◆ PROBLEM:
Gather each line of the listing below that contains the word "values".

◆ DATA UNDER STUDY:
▼
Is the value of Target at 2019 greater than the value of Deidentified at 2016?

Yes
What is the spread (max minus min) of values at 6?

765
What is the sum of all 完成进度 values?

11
▲
▼
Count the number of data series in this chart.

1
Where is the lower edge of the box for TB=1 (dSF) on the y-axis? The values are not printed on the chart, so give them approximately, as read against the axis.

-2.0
▲
◆ WRITTEN RESPONSE:
What is the spread (max minus min) of values at 6?
What is the sum of all 完成进度 values?
Where is the lower edge of the box for TB=1 (dSF) on the y-axis? The values are not printed on the chart, so give them approximately, as read against the axis.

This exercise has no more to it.